Climate change refers to long-term shifts in global temperature and weather patterns, presently caused by greenhouse gas emissions from human activity. Sometimes we refer to climate change as climate disruption, due to its wide-ranging impacts on our world and human society.
What are the impacts of climate change in our area?
Climate change is worsening many types of natural hazards, increasing their intensity and destructive capacity. Such hazards include heat waves, flooding, drought, wildfires and their smoke, and invasive pests. As these hazards intensify, they impact human health and livelihoods, the ecosystems we depend on, the economy, and our homes, buildings, and roads. These hazards don’t impact everyone equally. Some people are more exposed to certain hazards (e.g., city-dwellers experience heat waves more intensely), while others are more vulnerable to their effects (people with asthma are at greater risk when wildfire smoke worsens air quality).

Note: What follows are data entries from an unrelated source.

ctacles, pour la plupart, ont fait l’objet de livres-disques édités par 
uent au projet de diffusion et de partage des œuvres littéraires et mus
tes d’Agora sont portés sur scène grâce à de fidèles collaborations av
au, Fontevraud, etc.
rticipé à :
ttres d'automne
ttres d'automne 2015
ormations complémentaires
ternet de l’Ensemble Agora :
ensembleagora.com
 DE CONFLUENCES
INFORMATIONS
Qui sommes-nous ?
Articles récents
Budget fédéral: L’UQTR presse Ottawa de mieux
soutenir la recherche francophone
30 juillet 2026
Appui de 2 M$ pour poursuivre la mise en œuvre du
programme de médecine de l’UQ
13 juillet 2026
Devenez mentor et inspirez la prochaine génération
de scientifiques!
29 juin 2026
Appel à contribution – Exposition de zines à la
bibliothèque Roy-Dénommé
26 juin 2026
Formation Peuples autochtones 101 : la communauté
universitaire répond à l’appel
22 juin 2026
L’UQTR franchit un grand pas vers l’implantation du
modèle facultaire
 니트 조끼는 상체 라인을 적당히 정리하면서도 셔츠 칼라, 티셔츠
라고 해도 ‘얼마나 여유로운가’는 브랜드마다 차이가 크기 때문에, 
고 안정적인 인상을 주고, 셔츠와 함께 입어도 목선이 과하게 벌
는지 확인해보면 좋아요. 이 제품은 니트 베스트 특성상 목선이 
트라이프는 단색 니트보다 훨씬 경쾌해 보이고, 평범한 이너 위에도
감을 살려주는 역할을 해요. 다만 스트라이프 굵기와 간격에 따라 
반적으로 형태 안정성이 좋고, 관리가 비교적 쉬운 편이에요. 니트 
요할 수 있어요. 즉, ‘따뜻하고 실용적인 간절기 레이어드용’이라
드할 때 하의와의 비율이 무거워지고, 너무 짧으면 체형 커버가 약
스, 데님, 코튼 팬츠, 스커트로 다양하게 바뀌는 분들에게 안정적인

What is climate resilience?
Broadly, resilience refers to a community’s ability to withstand a disaster. Sometimes resilience means adapting our systems and behaviors to climate change (like not building in flood-prone areas), other times it means strengthening community networks or emergency response when a disaster can’t be avoided.
Resilience can also refer to our ability to anticipate, accommodate, and thrive amidst our changing climate conditions and hazard events while enhancing the quality of life, reliable systems, economic vitality, and conservation of resources for present and future generations.
We’ve noticed that sometimes resilience is seen as returning to the way things were before an adverse event, which may not be ideal. When we speak of resilience, we mean improving the quality of life for everyone.
The project team, made up of staff from Albemarle County, the City of Charlottesville, and the University of Virginia, is excited to partner with community members to identify how we can best adapt and build resilience to climate change.